Survey Emphasizes Prostatectomy Side Effects
CHICAGO — One of the largest surveys of men who had their cancerous prostates removed found that nearly 60% were impotent and more than 8% lacked bladder control more than a year and a half later.
Although such side effects of the surgery are well known, the figures could help patients make the difficult decision of whether to have their prostates removed.
“It’s clearly a large effect on men’s quality of life, and I think it’s important they go into the surgery knowing that,” said Janet Stanford, a researcher at the Fred Hutchinson Cancer Research Center in Seattle who led the study.
The study appeared in Wednesday’s Journal of the American Medical Assn.
The researchers are still following the men who answered the survey and are trying to determine whether their impotence remained five years after surgery and whether Viagra worked for them.
Cancer of the prostate, a gland involved in semen production, is the second most common type of cancer found in American men, behind skin cancer. A total of 179,300 were diagnosed with the disease in 1999.
Treatments include what is known as a radical prostatectomy--the removal of the prostate--and radiation. Doctors also often recommend “watchful waiting,” or leaving the cancer untreated, in elderly men who are more likely to die first from other ailments.
For the study, researchers surveyed 1,291 men beginning in 1994 who had undergone a radical prostatectomy within six months of being diagnosed with prostate cancer.
The study is considered to be one of the most comprehensive because participants were from six states and were black, Latino and white. The patients also ranged in age from 39 to 79.
Previous studies found a wide range of difficulties with incontinence and impotence a year or more after patients’ prostates were removed--4% to 40% reported problems holding their bladders and 29% to 75% reported trouble achieving and maintaining erections.
In this study, researchers found that patients who had surgery that spared one or two bundles of nerves in the area were less likely to be impotent.
About 59% of those who had unilateral nerve-sparing procedures (in which one of two nerve bundles can be saved) and 56% of those who underwent bilateral nerve sparing (both nerve bundles remain) said they were impotent 18 months or more after the surgery.
Nearly 66% of those whose nerves were not spared said they could not keep or sustain an erection. Doctors say the nerves can regenerate, but that can take up to two years.
Surgeons at two major research institutions said they have had even better results.
Dr. William Catalona, who performs about eight radical prostatectomies a week at the Washington University School of Medicine in St. Louis, said he has found that 86% of men under 50 are able to regain sexual function after surgery in which the fewest number of nerves are damaged or disturbed. The percentage lessens with age all the way to 42% for those older than 70, he said.

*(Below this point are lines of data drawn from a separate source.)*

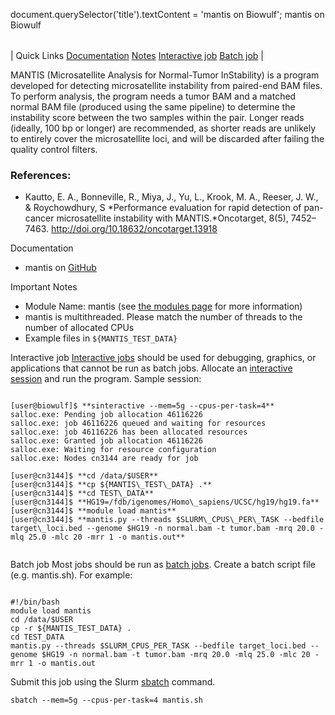 

document.querySelector('title').textContent = 'mantis on Biowulf';
mantis on Biowulf


|  |
| --- |
| 
Quick Links
[Documentation](#doc)
[Notes](#notes)
[Interactive job](#int) 
[Batch job](#sbatch) 
 |


MANTIS (Microsatellite Analysis for Normal-Tumor InStability) is a program developed for detecting microsatellite instability from paired-end BAM files. To perform analysis, the program needs a tumor BAM and a matched normal BAM file (produced using the same pipeline) to determine the instability score between the two samples within the pair. Longer reads (ideally, 100 bp or longer) are recommended, as shorter reads are unlikely to entirely cover the microsatellite loci, and will be discarded after failing the quality control filters.



### References:


* Kautto, E. A., Bonneville, R., Miya, J., Yu, L., Krook, M. A., Reeser, J. W., & Roychowdhury, S
*Performance evaluation for rapid detection of pan-cancer microsatellite instability with MANTIS.*Oncotarget, 8(5), 7452–7463.
<http://doi.org/10.18632/oncotarget.13918>


Documentation
* mantis on [GitHub](https://github.com/OSU-SRLab/MANTIS)


Important Notes
* Module Name: mantis (see [the modules page](/apps/modules.html)
for more information)
* mantis is multithreaded. Please match the number of threads to the number of allocated CPUs
* Example files in `${MANTIS_TEST_DATA}`



Interactive job
[Interactive jobs](/docs/userguide.html#int) should be used for debugging, graphics, or applications that cannot be run as batch jobs.
Allocate an [interactive session](/docs/userguide.html#int) and run the program. Sample session:



```

[user@biowulf]$ **sinteractive --mem=5g --cpus-per-task=4**
salloc.exe: Pending job allocation 46116226
salloc.exe: job 46116226 queued and waiting for resources
salloc.exe: job 46116226 has been allocated resources
salloc.exe: Granted job allocation 46116226
salloc.exe: Waiting for resource configuration
salloc.exe: Nodes cn3144 are ready for job

[user@cn3144]$ **cd /data/$USER**
[user@cn3144]$ **cp ${MANTIS\_TEST\_DATA} .**
[user@cn3144]$ **cd TEST\_DATA**
[user@cn3144]$ **HG19=/fdb/igenomes/Homo\_sapiens/UCSC/hg19/hg19.fa**
[user@cn3144]$ **module load mantis**
[user@cn3144]$ **mantis.py --threads $SLURM\_CPUS\_PER\_TASK --bedfile target\_loci.bed --genome $HG19 -n normal.bam -t tumor.bam -mrq 20.0 -mlq 25.0 -mlc 20 -mrr 1 -o mantis.out**
    

```



Batch job
Most jobs should be run as [batch jobs](/docs/userguide.html#submit).
Create a batch script file (e.g. mantis.sh). For example:



```

#!/bin/bash
module load mantis
cd /data/$USER
cp -r ${MANTIS_TEST_DATA} .
cd TEST_DATA
mantis.py --threads $SLURM_CPUS_PER_TASK --bedfile target_loci.bed --genome $HG19 -n normal.bam -t tumor.bam -mrq 20.0 -mlq 25.0 -mlc 20 -mrr 1 -o mantis.out

```

Submit this job using the Slurm [sbatch](/docs/userguide.html) command.



```
sbatch --mem=5g --cpus-per-task=4 mantis.sh
```








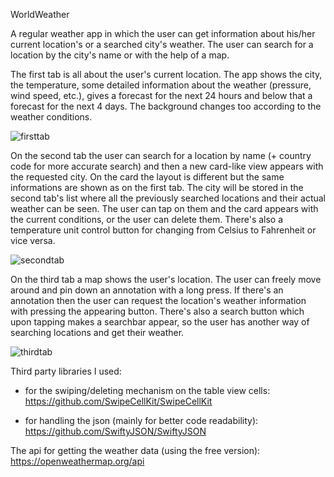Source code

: 

WorldWeather

A regular weather app in which the user can get information about his/her current location's or a searched city's weather. 
The user can search for a location by the city's name or with the help of a map.


The first tab is all about the user's current location. The app shows the city, the temperature, some detailed information
about the weather (pressure, wind speed, etc.), gives a forecast for the next 24 hours and below that a forecast for the 
next 4 days. 
The background changes too according to the weather conditions.

![firsttab](https://user-images.githubusercontent.com/44786735/63839354-6855e500-c97f-11e9-9eb4-7ed376afc0ea.png)


On the second tab the user can search for a location by name (+ country code for more accurate search) and then a new 
card-like view appears with the requested city. On the card the layout is different but the same informations are shown
as on the first tab.
The city will be stored in the second tab's list where all the previously searched locations and their actual weather 
can be seen. The user can tap on them and the card appears with the current conditions, or the user can delete them.
There's also a temperature unit control button for changing from Celsius to Fahrenheit or vice versa.

![secondtab](https://user-images.githubusercontent.com/44786735/63840348-2e85de00-c981-11e9-9be7-cc693b74b3f5.png)


On the third tab a map shows the user's location. The user can freely move around and pin down an annotation with a long press.
If there's an annotation then the user can request the location's weather information with pressing the appearing button.
There's also a search button which upon tapping makes a searchbar appear, so the user has another way of searching 
locations and get their weather.

![thirdtab](https://user-images.githubusercontent.com/44786735/63842502-fc767b00-c984-11e9-997f-9123e00daaff.png)


Third party libraries I used:

- for the swiping/deleting mechanism on the table view cells:
https://github.com/SwipeCellKit/SwipeCellKit

- for handling the json (mainly for better code readability):
https://github.com/SwiftyJSON/SwiftyJSON

The api for getting the weather data (using the free version):
https://openweathermap.org/api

“If the patients are young and have good erections before surgery--and if they are treated by a surgeon who specializes in this sort of surgery--then the results are excellent,” said Catalona, the school’s chief of urological surgery.
Dr. Charles Brendler, head of urological surgery at the University of Chicago Medical Center, said he has also found that younger men are more likely to retain sexual function. But he said even doctors who specialize in the surgery must learn new techniques to prevent post-surgery impotence.
“We’re doing well getting rid of the cancer and with urinary control,” he said. But, he added, where sexual function is concerned, “we’re a long way from perfect.”